ENTRIES SUPPLIED Block Start
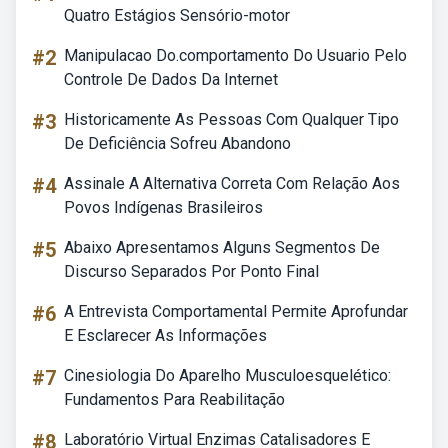
Quatro Estágios Sensório-motor
#2
Manipulacao Do.comportamento Do Usuario Pelo
Controle De Dados Da Internet
#3
Historicamente As Pessoas Com Qualquer Tipo
De Deficiência Sofreu Abandono
#4
Assinale A Alternativa Correta Com Relação Aos
Povos Indígenas Brasileiros
#5
Abaixo Apresentamos Alguns Segmentos De
Discurso Separados Por Ponto Final
#6
A Entrevista Comportamental Permite Aprofundar
E Esclarecer As Informações
#7
Cinesiologia Do Aparelho Musculoesquelético:
Fundamentos Para Reabilitação
#8
Laboratório Virtual Enzimas Catalisadores E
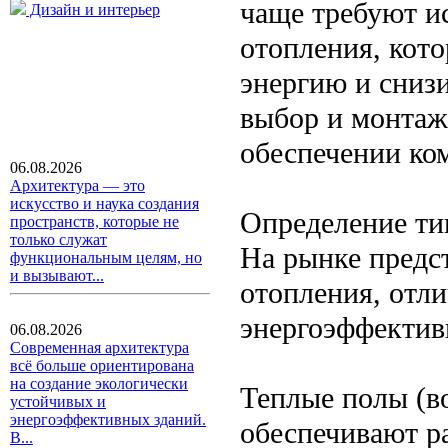
чаще требуют и
Дизайн и интерьер
отопления, кот
энергию и сниз
выбор и монтаж
обеспечении ко
06.08.2026
Архитектура — это
искусство и наука создания
Определение ти
пространств, которые не
только служат
На рынке предс
функциональным целям, но
и вызывают...
отопления, отл
энергоэффектив
06.08.2026
Современная архитектура
всё больше ориентирована
на создание экологически
Теплые полы (в
устойчивых и
энергоэффективных зданий.
обеспечивают р
В...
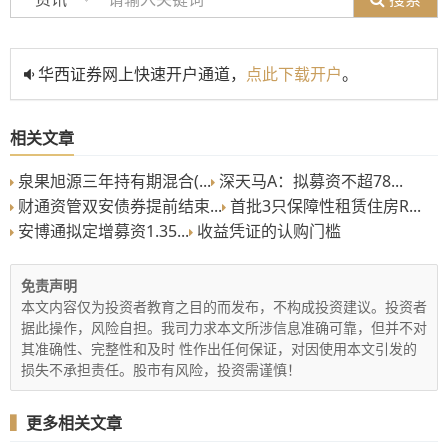
华西证券网上快速开户通道，
点此下载开户
。
相关文章
泉果旭源三年持有期混合(...
深天马A：拟募资不超78...
财通资管双安债券提前结束...
首批3只保障性租赁住房R...
安博通拟定增募资1.35...
收益凭证的认购门槛
免责声明
本文内容仅为投资者教育之目的而发布，不构成投资建议。投资者
据此操作，风险自担。我司力求本文所涉信息准确可靠，但并不对
其准确性、完整性和及时 性作出任何保证，对因使用本文引发的
损失不承担责任。股市有风险，投资需谨慎！
▍
更多相关文章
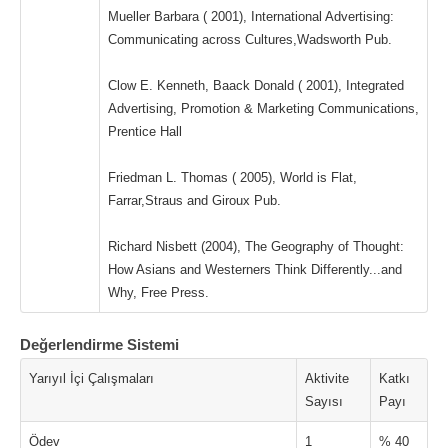
Mueller Barbara ( 2001), International Advertising:
Communicating across Cultures,Wadsworth Pub.
Clow E. Kenneth, Baack Donald ( 2001), Integrated
Advertising, Promotion & Marketing Communications,
Prentice Hall
Friedman L. Thomas ( 2005), World is Flat,
Farrar,Straus and Giroux Pub.
Richard Nisbett (2004), The Geography of Thought:
How Asians and Westerners Think Differently...and
Why, Free Press.
Değerlendirme Sistemi
Yarıyıl İçi Çalışmaları
Aktivite
Katkı
Sayısı
Payı
Ödev
1
% 40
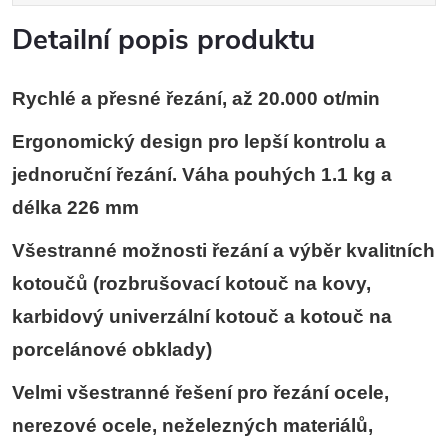
Detailní popis produktu
Rychlé a přesné řezání, až 20.000 ot/min
Ergonomický design pro lepší kontrolu a
jednoruční řezání. Váha pouhých 1.1 kg a
délka 226 mm
Všestranné možnosti řezání a výběr kvalitních
kotoučů (rozbrušovací kotouč na kovy,
karbidový univerzální kotouč a kotouč na
porcelánové obklady)
Velmi všestranné řešení pro řezání ocele,
nerezové ocele, neželezných materiálů,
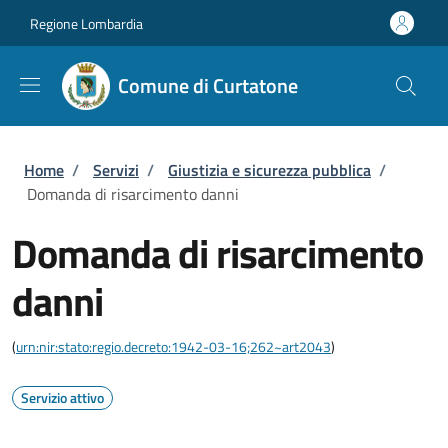
Salta al contenuto principale
Skip to footer content
Regione Lombardia
Comune di Curtatone
Briciole di pane
Home
/
Servizi
/
Giustizia e sicurezza pubblica
/
Domanda di risarcimento danni
Domanda di risarcimento
danni
(
urn:nir:stato:regio.decreto:1942-03-16;262~art2043
)
Servizio attivo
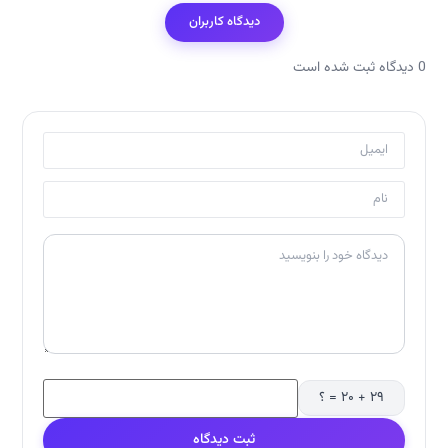
دیدگاه کاربران
0 دیدگاه ثبت شده است
۲۹ + ۲۰ = ؟
ثبت دیدگاه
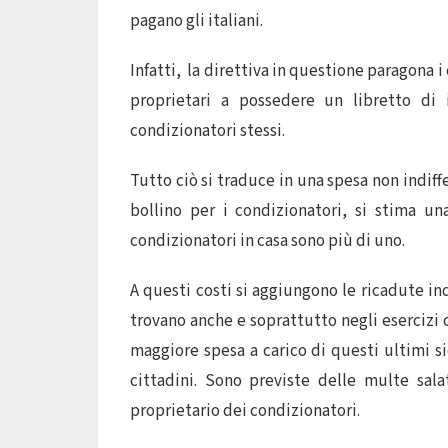
pagano gli italiani.
Infatti, la direttiva in questione paragona 
proprietari a possedere un libretto di i
condizionatori stessi.
Tutto ciò si traduce in una spesa non indiffer
bollino per i condizionatori, si stima un
condizionatori in casa sono più di uno.
A questi costi si aggiungono le ricadute in
trovano anche e soprattutto negli esercizi co
maggiore spesa a carico di questi ultimi s
cittadini. Sono previste delle multe sala
proprietario dei condizionatori.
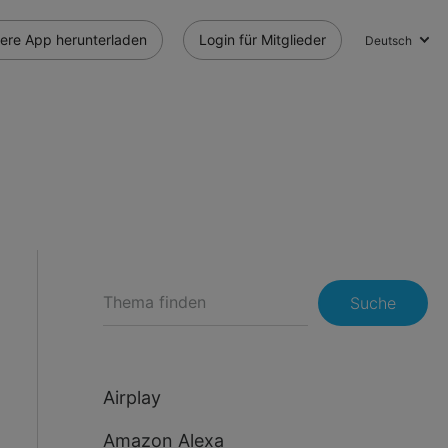
ere App herunterladen
Login für Mitglieder
Deutsch
Suche
Airplay
Amazon Alexa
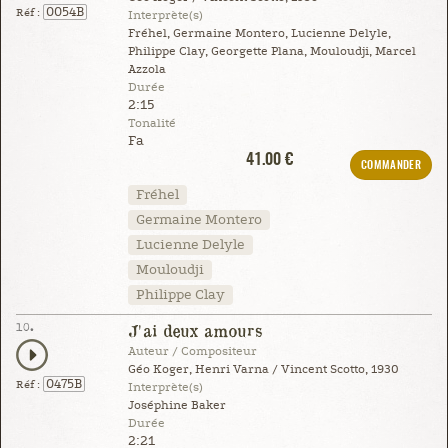
0054B
Réf :
Interprète(s)
Fréhel, Germaine Montero, Lucienne Delyle,
Philippe Clay, Georgette Plana, Mouloudji, Marcel
Azzola
Durée
2:15
Tonalité
Fa
41.00 €
COMMANDER
Fréhel
Germaine Montero
Lucienne Delyle
Mouloudji
Philippe Clay
10.
J'ai deux amours
Auteur / Compositeur
Géo Koger, Henri Varna / Vincent Scotto, 1930
0475B
Réf :
Interprète(s)
Joséphine Baker
Durée
2:21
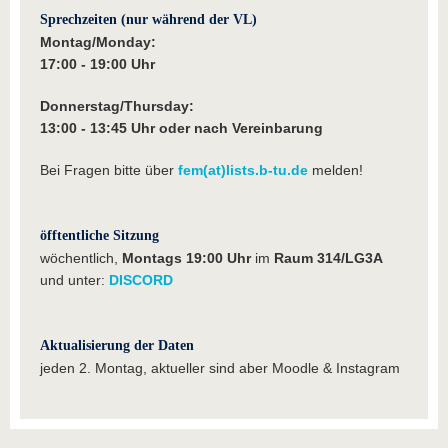
Sprechzeiten (nur während der VL)
Montag/Monday:
17:00 - 19:00 Uhr
Donnerstag/Thursday:
13:00 - 13:45 Uhr oder nach Vereinbarung
Bei Fragen bitte über
fem(at)lists.b-tu.de
melden!
öfftentliche Sitzung
wöchentlich,
Montags 19:00 Uhr
im
Raum 314/LG3A
und unter:
DISCORD
Aktualisierung der Daten
jeden 2. Montag, aktueller sind aber Moodle & Instagram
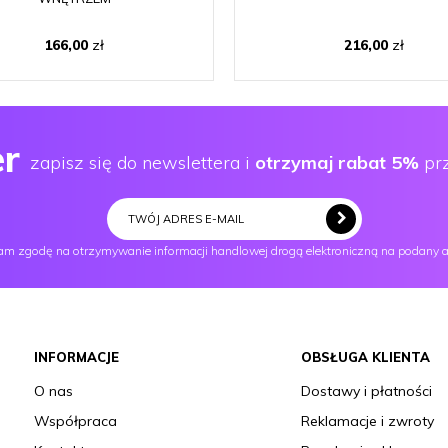
166,00
zł
216,00
zł
er
zapisz się do newslettera i
otrzymaj rabat 5%
prz
m zgodę na otrzymywanie informacji handlowej drogą elektroniczną na podany a
INFORMACJE
OBSŁUGA KLIENTA
O nas
Dostawy i płatności
Współpraca
Reklamacje i zwroty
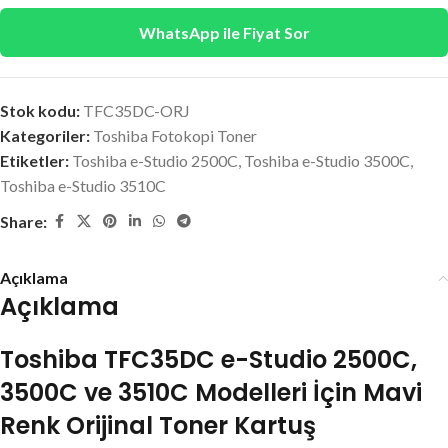
WhatsApp ile Fiyat Sor
Stok kodu:
TFC35DC-ORJ
Kategoriler:
Toshiba Fotokopi Toner
Etiketler:
Toshiba e-Studio 2500C
,
Toshiba e-Studio 3500C
,
Toshiba e-Studio 3510C
Share:
Açıklama
Açıklama
Toshiba TFC35DC e-Studio 2500C,
3500C ve 3510C Modelleri İçin Mavi
Renk Orijinal Toner Kartuş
ENTRIES SUPPLIED Block End
◆ ASSIGNED TASK ◆
Scan the entries above and copy each line where "Advertising" occurs.

◆ ANSWER BELOW ◆
Mueller Barbara ( 2001), International Advertising:
Advertising, Promotion & Marketing Communications,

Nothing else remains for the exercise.